Friday night

maggles's picture

Hi Mamas,

Been lurking and following here. Thanks for being out there. I do miss yogini and Dragonchic. What happened to them?? Glad to see some of hte oldtimers though and also newcomers.

As a single mom with intregity I'm struggling with my single life, though not really my single MOTHER life, it's my when he goes to his dad's life. I want a break, I get to work, clean up, sleep, write, cook, garden create. But I am so deeply frustrated with lack of social opportunities. I hate the bar scene. I have done dating sites and pretty much hate them. And now after waiting patiently for the agreed upon Jan 1 date for my ex to reverse our weekends BACK to their original rotation after he switched them to accommodate my son's stepsister's father's desires (who is apparantly a controlling immovable tyrant) I was told said stepsister's father has refused.
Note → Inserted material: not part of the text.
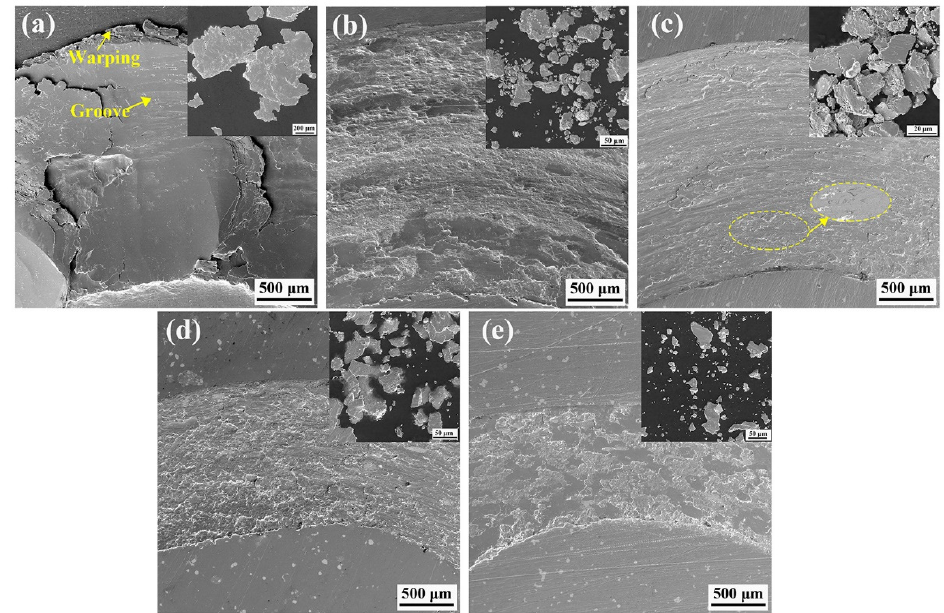
Figure 11. Wear scars and debris: ( a ) Cu–Cr–Zr substrate; ( b ) Ni–Cu coating; ( c ) Ni–Cu–10(W,Si) coating; ( d ) Ni–Cu–10(Mo,W,Si) coating; ( e ) Ni–Cu–15(Mo,W,Si) coating.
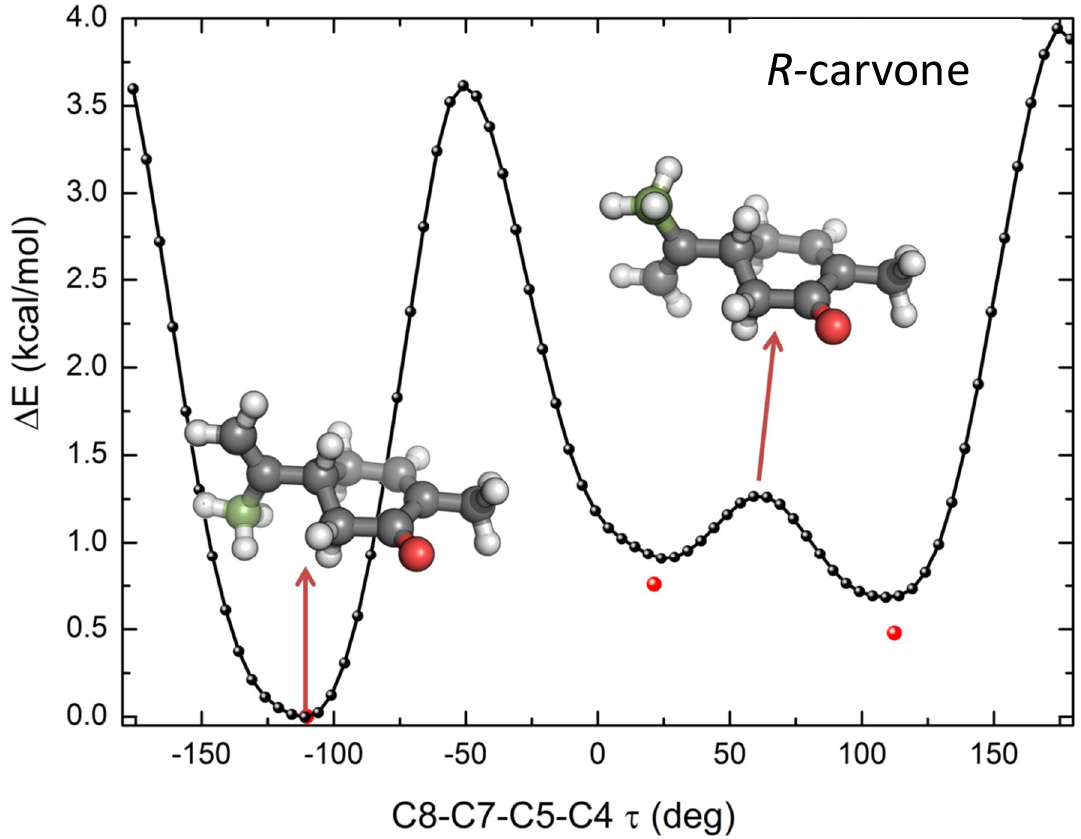
Figure 3. Scan of the potential energy surface calculated along the C8–C7–C4–C3 of R -carvone at a MP2/6-31+G(d,p) level of theory (black points). The minima were further optimized at a MP2/6-311++G(d,p) level of theory and their relative energies are also shown as red points. The structures corresponding to the global minimum and the transition state between the two local minima are shown as spheres (red (O), white (H), grey (C), to highlight the difference between both conformers C9 is shown in green). (See text for further details).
What this means is that I'm forced between enforcing what we agreed on and son missing out on being w/ his beloved stepsister who he needs to see OR being on the exact opposite schedule of ALL and I mean ALL of our single mom families. Where that leaves me is no single moms to go out w/ on the nights he's away because they are with their kids and no single moms/kids to do stuff with when he's here with me. I know- extend your community. Trying. But frustrating as I spent all summer setting up THIS little group only to lose it in Fall because of some jack ass stranger man's whim. I am so pissed sometimes at the lack of control in my life to A. Meet a REAL man who can be a strong true partner (I meet plenty w/ head of the ass who would like to join up ass backwards) B. Get a real social life going during my alone time w/out compromising myself to a bar scene of small talk situations that don't fill me up w hen I need it, after working and single mothering.
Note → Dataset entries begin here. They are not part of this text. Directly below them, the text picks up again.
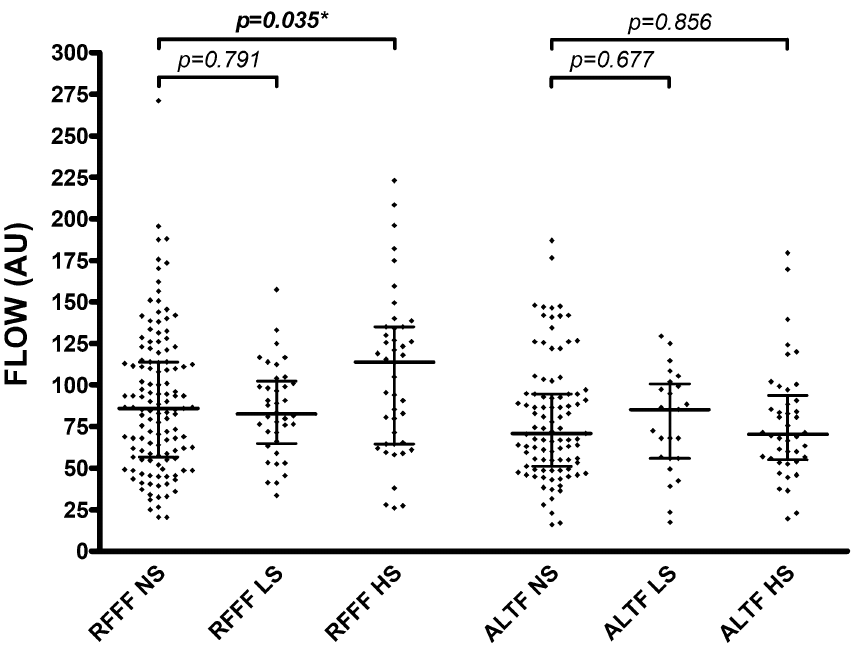
Figure 2. Postoperative perfusion measurement. Each dot represents an individual blood flow (AU) with median (center line) and 1. and 3. quartile (upper and lower lines) for postoperative measurement (separately described for the group of nonsmokers (NS), the group of light smokers (LS) and the group of heavy smokers (HS)); p values corresponding to testing for differences with Mann Whitney test; significant p values are bold (* p = 0.046 with adjustment for sex, age, BMI, diabetes, mean arterial pressure and catecholamine dose); RFFF radial free forearm flap, ALTF anterolateral thigh flap, NS nonsmokers, LS light smokers, HS heavy smokers, AU arbitrary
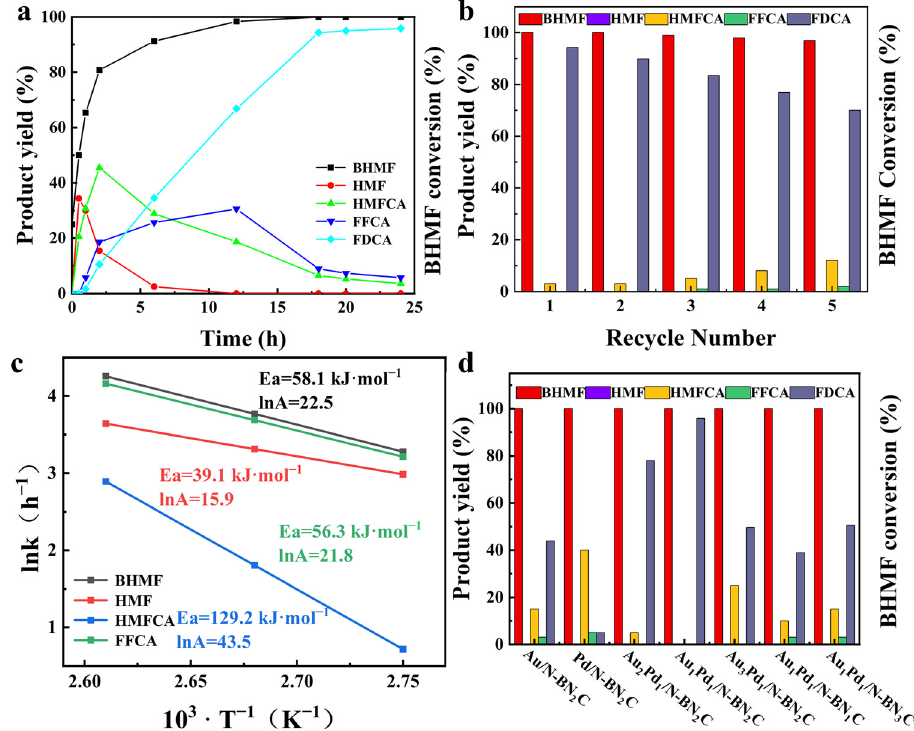
Figure 7. Effect of reaction time on the catalytic performance of the representative catalyst Au 1 Pd 1 /N-BN 2 C-800 ( a ) and a study on the circulation of the optimal Au 1 Pd 1 /N-BN 2 C nanocatalyst ( b ). Arrhenius plots of ln k based on different temperatures ( c ) and the catalytic oxidation performance of Au m Pd n /N-BN x C ( d ).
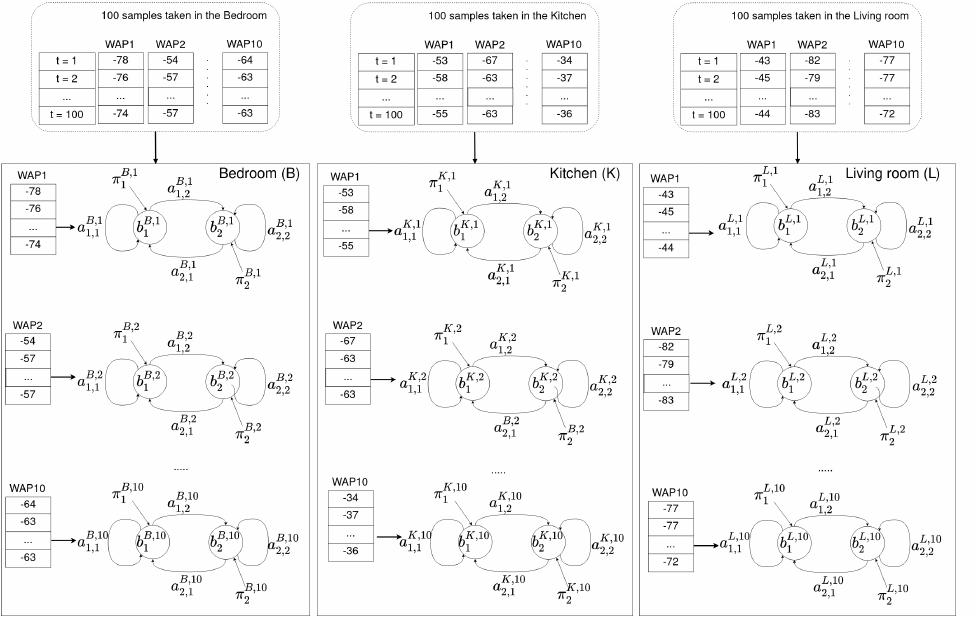
Figure 5. An example of an offline phase. For each room (bedroom, kitchen, and living room), and for each time series received from a WAP present in the environment (10 in this example), an HMM was built. Note that the set of training samples is different for the three locations: bedroom, kitchen, and living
Don't get me wrong, I love my "alone time" but I don't like that it's forced- th at there are no other options right now t hat f eel really fulfilling.

Any ideas welcome.

Happy Friday- will toast you all w/ my cabernet. ANd that being alone w/ my own good company is WAY better than just using some guy as "filler," I don't need "Filler."

Comments

mamanopajamas's picture

many hugs & much sympathy...

i wish i was moving in to my grandparent's house in L.A. if only to be in the same county as you, alas I am moving to San Bernado-- unless you are close enough to there?
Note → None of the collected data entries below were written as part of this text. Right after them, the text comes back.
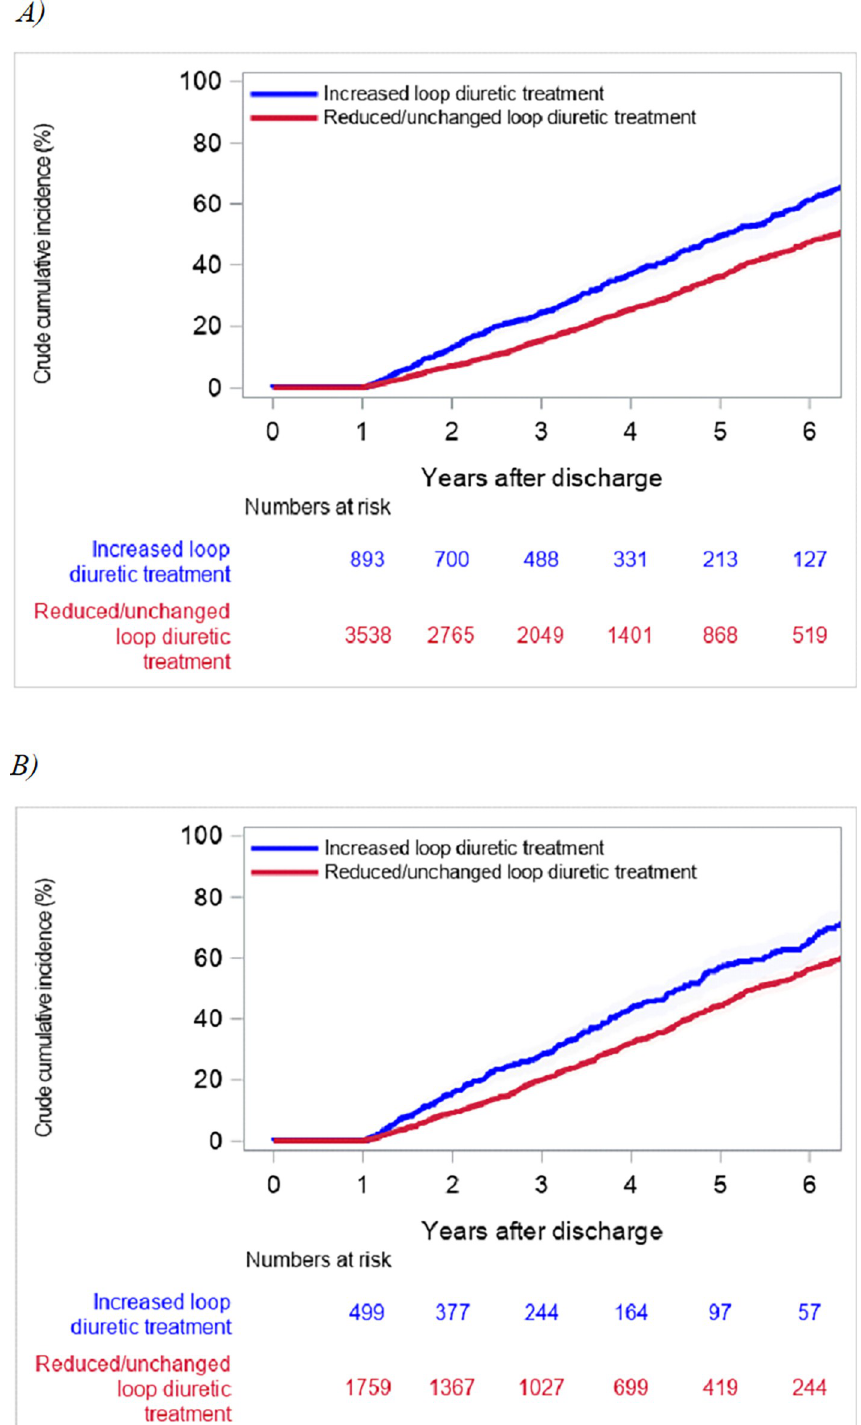
Fig 3. Cumulative incidence of death among patients alive one year after discharge for TAVI procedure with increased and reduced/unchanged loop diuretic treatment at 1-year post-TAVI. A) Patients alive one year after discharge for TAVI procedure. (B) Patients alive one year after discharge for TAVI procedure, excluding patients with no loop diuretic treatment pre-procedure. Abbreviations : TAVI , transcatheter aortic valve implantation .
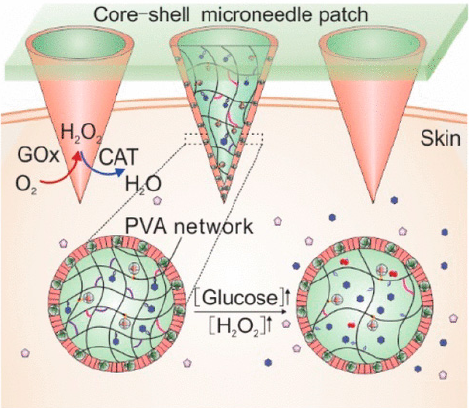
Figure 7. Mechanism of glucose-stimulated insulin release via glucose oxidase in a microneedle array patch. Adapted with permission from [65]; Published by ACS Nano, 2018.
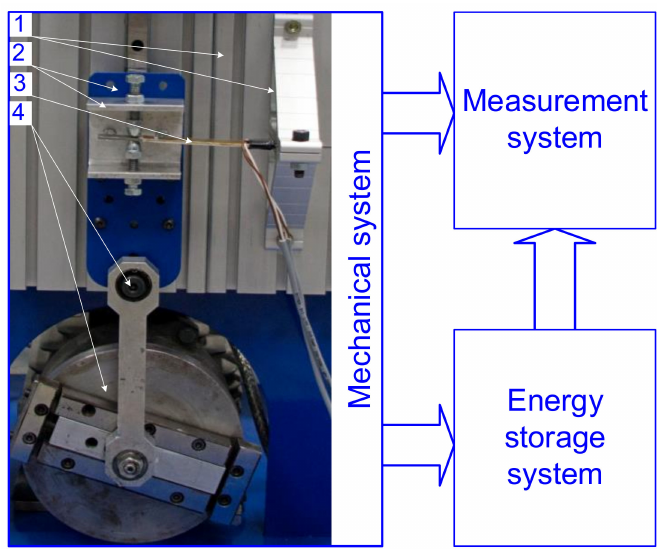
Figure 2. Main parts of laboratory stand.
i am sorry that the men of your son's extended family is being such a jerk & it is messing with your MUCH needed community. i think i'd be pretty peeved too

i am glad you are writing & i look forward to reading more ; )

 "Do not speak--unless it improves on silence." ~ buddhist saying (wow - my email on file was so old - it was from the old hipmama email!)

maggles's picture
Submitted by maggles on

Thank you Mamanopajamas for your kind support. Yes, if you are ever back in the area
would be good to connect!

mamanopajamas's picture

for about the next 6-9 months...with occasional periods in the Los Angeles area ( as in near downtown)

 "Do not speak--unless it improves on silence." ~ buddhist saying (wow - my email on file was so old - it was from the old hipmama email!)